As an aside, it is a matter of opinion how fast the Windows ecosystem out there will move to Windows 8, and looking at past history is not going to help much this time. The reason is that this time there is a unique and new factor that is aimed at accelerating that adoption dramatically. I am referring to the upgrade path to Windows 8 from Windows XP, Windows Vista, Windows 7 costing only $39.99:
Having said that, I agree that if you are not writing a Metro-style app then you should have a CPU fallback solution to maximize your reach, if the feature you are implementing for your app is not a light-up feature, but a core feature.
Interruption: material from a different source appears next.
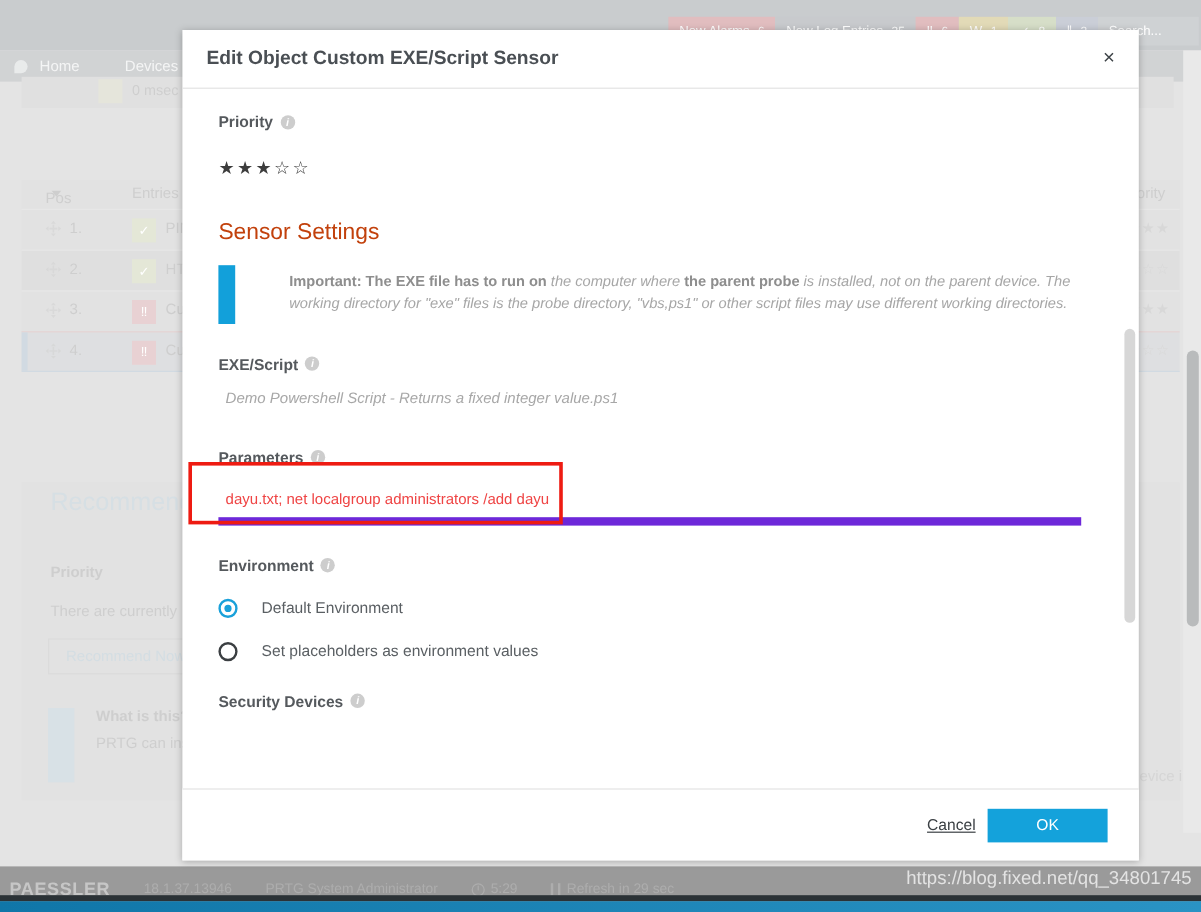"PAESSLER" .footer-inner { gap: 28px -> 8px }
And if the feature can indeed benefit from CPU acceleration alone.
You are correct that our implicit CPU fallback is WARP. You don’t have to change a line of code, and it will kick in when there is no hardware detected on the system with a DirectX 11 driver. You are also correct that WARP is only a Windows 8 solution.
You are also right that rolling your own PPL solution is the recommended and easiest way of implementing your own CPU fallback solution for non-Windows 8 targets. We know many folks that have gone that route.
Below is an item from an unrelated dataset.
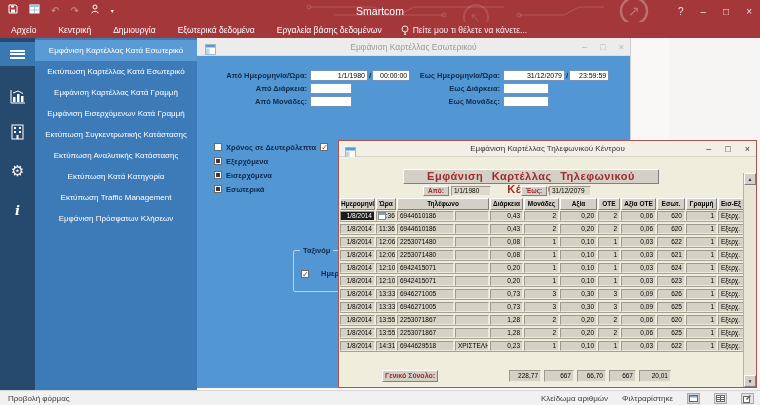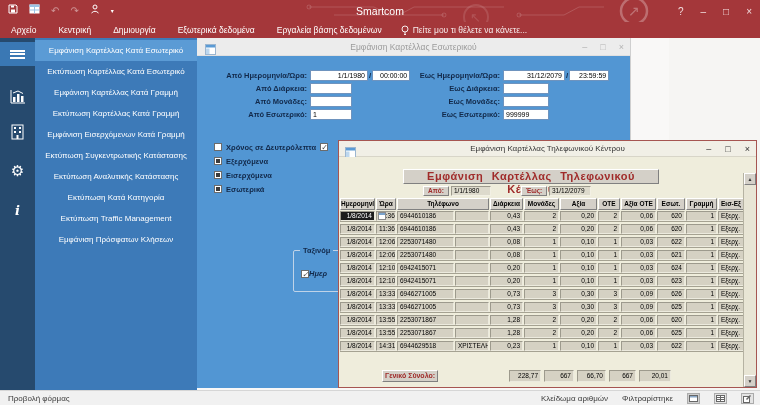"Εκτύπωση Καρτέλλας Κατά Γραμμή" div.nav-item { html: <div>Εκτύπωση Καρτέλλας Κατά Γραμμή</div> -> none }
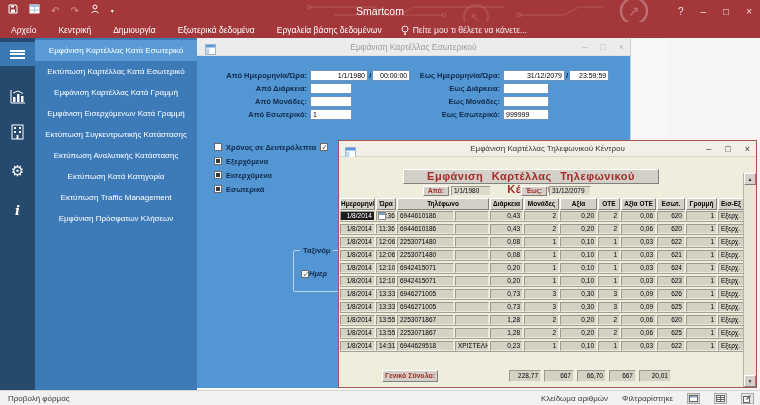"Από Εσωτερικό:" div.frow { html: <div> <span>Από Εσωτερικό:</span> <span> <span>1</span> </span> <span>Εως Εσωτερικό:</span> <span> <span>999999</span> </span> </div> -> none }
As you implement your own CPU algorithm, please start new forum threads with specific questions for issues that you encounter and we’ll help you out.
In short: I recommend starting with PPL’s parallel_for which is the equivalent of C++ AMP parallel_for_each. For the first two arguments pass it 0 and N, which is the equivalent of extent<1>(N). In the lambda you receive an int, which is the equivalent of index<1>. Instead of capturing in the lambda the array_view that wraps your CPU container, capture the CPU container directly. Within the lambda, use the CPU container instead of the array_view. For snippets of code that are truly identical, factor them out into their own restrict(cpu,amp) functions so you can call them from either of the two entry point lambdas (from the CPU and AMP paths).
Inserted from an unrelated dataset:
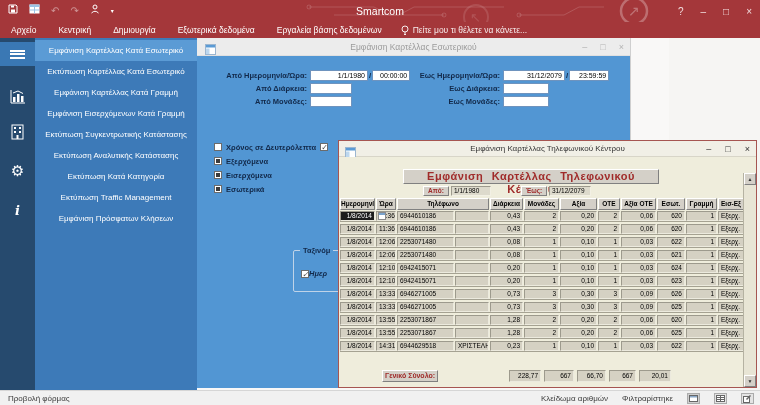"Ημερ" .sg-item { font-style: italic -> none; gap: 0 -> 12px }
Again, how complex and diverged your CPU fallback solution is going to be depends on your own workload and your own C++ AMP implementation. So give it a shot and please start new forum threads with specific questions for issues that you encounter and we’ll help you out.
PS: You also mentioned in your question something about cpu_accelerator. Sorry, that is a total red herring for this discussion, there is nothing to assist you there for this scenario. Please read our blog post on that to understand its only utility for this release: http://blogs.msdn.com/b/nativeconcurrency/archive/2012/03/10/cpu-accelerator-in-c-amp.aspx
PS 2: If you are only working with single dimensional data and want your C++ AMP path to look closer to the PPL path, you cna use this small utility function: http://blogs.msdn.com/b/nativeconcurrency/archive/2012/01/24/simplifying-single-dimensional-c-amp-code.aspx
Monday, July 23, 2012 8:41 AM
Thanks for your very informative reply, it answers most of my questions (marked as answer).
A few comments:
Windows 8 upgrade: This is not the reason for the long upgrade cycle. I work in a very safety conscious industry that is reluctant to upgrade any software simply because it will always involve new validation etc on their part. The customers that recently moved to Windows 7 will not move again anytime soon. ...and at the same time they are desperate for the performance improvements yielded by GPUs. :-) (It is sometimes a fine line to handle these kinds of cross-purposes).
cpu_accelerator: Not sure I agree that it is a red herring, although of course you know more about the internal workings here than I do. Continuing this discussion in a new thread.